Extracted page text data
-=-=-=-=-
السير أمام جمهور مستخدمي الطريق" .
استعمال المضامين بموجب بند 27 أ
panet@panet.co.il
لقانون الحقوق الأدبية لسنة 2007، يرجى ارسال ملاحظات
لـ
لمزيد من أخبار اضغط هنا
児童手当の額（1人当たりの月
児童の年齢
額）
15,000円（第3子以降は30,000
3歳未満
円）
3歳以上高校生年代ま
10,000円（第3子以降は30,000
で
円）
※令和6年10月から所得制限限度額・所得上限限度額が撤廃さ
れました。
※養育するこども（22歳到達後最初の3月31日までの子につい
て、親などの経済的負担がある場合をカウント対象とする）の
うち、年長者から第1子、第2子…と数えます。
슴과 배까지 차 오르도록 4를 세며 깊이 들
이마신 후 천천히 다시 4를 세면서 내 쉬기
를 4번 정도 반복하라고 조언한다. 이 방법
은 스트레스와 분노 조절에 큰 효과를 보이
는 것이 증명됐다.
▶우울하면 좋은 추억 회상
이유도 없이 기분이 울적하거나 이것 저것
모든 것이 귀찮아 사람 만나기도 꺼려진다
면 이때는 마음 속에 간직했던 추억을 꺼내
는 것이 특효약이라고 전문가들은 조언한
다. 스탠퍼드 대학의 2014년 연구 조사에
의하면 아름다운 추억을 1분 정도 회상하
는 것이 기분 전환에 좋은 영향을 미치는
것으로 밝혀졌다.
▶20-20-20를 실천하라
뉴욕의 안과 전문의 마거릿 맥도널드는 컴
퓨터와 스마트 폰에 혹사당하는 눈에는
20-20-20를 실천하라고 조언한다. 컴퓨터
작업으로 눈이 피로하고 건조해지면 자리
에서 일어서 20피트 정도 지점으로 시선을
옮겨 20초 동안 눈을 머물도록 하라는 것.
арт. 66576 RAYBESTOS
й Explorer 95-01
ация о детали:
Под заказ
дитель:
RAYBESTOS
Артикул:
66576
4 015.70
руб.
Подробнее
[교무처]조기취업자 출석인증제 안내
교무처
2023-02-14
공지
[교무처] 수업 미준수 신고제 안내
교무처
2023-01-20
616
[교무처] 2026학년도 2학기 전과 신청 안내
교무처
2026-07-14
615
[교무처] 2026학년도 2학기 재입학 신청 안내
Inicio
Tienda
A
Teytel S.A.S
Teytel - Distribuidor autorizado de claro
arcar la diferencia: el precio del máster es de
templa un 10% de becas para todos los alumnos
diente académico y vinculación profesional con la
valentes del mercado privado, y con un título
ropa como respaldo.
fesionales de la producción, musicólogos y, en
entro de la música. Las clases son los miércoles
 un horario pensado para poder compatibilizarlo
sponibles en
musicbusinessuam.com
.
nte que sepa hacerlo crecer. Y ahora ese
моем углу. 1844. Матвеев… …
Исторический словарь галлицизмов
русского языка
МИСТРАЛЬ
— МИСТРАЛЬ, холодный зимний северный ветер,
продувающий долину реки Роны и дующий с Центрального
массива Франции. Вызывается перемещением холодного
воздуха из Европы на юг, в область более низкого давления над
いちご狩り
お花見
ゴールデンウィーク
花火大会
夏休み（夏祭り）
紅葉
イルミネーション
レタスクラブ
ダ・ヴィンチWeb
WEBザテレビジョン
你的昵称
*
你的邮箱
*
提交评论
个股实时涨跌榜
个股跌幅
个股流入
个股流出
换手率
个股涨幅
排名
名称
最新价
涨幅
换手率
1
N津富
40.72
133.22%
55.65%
-=-=-=-=-
[Work to complete]: Reproduce the lines above, switching "Tienda" to "Store" and keeping everything else the same.

[Your solution]:
السير أمام جمهور مستخدمي الطريق" .
استعمال المضامين بموجب بند 27 أ
panet@panet.co.il
لقانون الحقوق الأدبية لسنة 2007، يرجى ارسال ملاحظات
لـ
لمزيد من أخبار اضغط هنا
児童手当の額（1人当たりの月
児童の年齢
額）
15,000円（第3子以降は30,000
3歳未満
円）
3歳以上高校生年代ま
10,000円（第3子以降は30,000
で
円）
※令和6年10月から所得制限限度額・所得上限限度額が撤廃さ
れました。
※養育するこども（22歳到達後最初の3月31日までの子につい
て、親などの経済的負担がある場合をカウント対象とする）の
うち、年長者から第1子、第2子…と数えます。
슴과 배까지 차 오르도록 4를 세며 깊이 들
이마신 후 천천히 다시 4를 세면서 내 쉬기
를 4번 정도 반복하라고 조언한다. 이 방법
은 스트레스와 분노 조절에 큰 효과를 보이
는 것이 증명됐다.
▶우울하면 좋은 추억 회상
이유도 없이 기분이 울적하거나 이것 저것
모든 것이 귀찮아 사람 만나기도 꺼려진다
면 이때는 마음 속에 간직했던 추억을 꺼내
는 것이 특효약이라고 전문가들은 조언한
다. 스탠퍼드 대학의 2014년 연구 조사에
의하면 아름다운 추억을 1분 정도 회상하
는 것이 기분 전환에 좋은 영향을 미치는
것으로 밝혀졌다.
▶20-20-20를 실천하라
뉴욕의 안과 전문의 마거릿 맥도널드는 컴
퓨터와 스마트 폰에 혹사당하는 눈에는
20-20-20를 실천하라고 조언한다. 컴퓨터
작업으로 눈이 피로하고 건조해지면 자리
에서 일어서 20피트 정도 지점으로 시선을
옮겨 20초 동안 눈을 머물도록 하라는 것.
арт. 66576 RAYBESTOS
й Explorer 95-01
ация о детали:
Под заказ
дитель:
RAYBESTOS
Артикул:
66576
4 015.70
руб.
Подробнее
[교무처]조기취업자 출석인증제 안내
교무처
2023-02-14
공지
[교무처] 수업 미준수 신고제 안내
교무처
2023-01-20
616
[교무처] 2026학년도 2학기 전과 신청 안내
교무처
2026-07-14
615
[교무처] 2026학년도 2학기 재입학 신청 안내
Inicio
Store
A
Teytel S.A.S
Teytel - Distribuidor autorizado de claro
arcar la diferencia: el precio del máster es de
templa un 10% de becas para todos los alumnos
diente académico y vinculación profesional con la
valentes del mercado privado, y con un título
ropa como respaldo.
fesionales de la producción, musicólogos y, en
entro de la música. Las clases son los miércoles
 un horario pensado para poder compatibilizarlo
sponibles en
musicbusinessuam.com
.
nte que sepa hacerlo crecer. Y ahora ese
моем углу. 1844. Матвеев… …
Исторический словарь галлицизмов
русского языка
МИСТРАЛЬ
— МИСТРАЛЬ, холодный зимний северный ветер,
продувающий долину реки Роны и дующий с Центрального
массива Франции. Вызывается перемещением холодного
воздуха из Европы на юг, в область более низкого давления над
いちご狩り
お花見
ゴールデンウィーク
花火大会
夏休み（夏祭り）
紅葉
イルミネーション
レタスクラブ
ダ・ヴィンチWeb
WEBザテレビジョン
你的昵称
*
你的邮箱
*
提交评论
个股实时涨跌榜
个股跌幅
个股流入
个股流出
换手率
个股涨幅
排名
名称
最新价
涨幅
换手率
1
N津富
40.72
133.22%
55.65%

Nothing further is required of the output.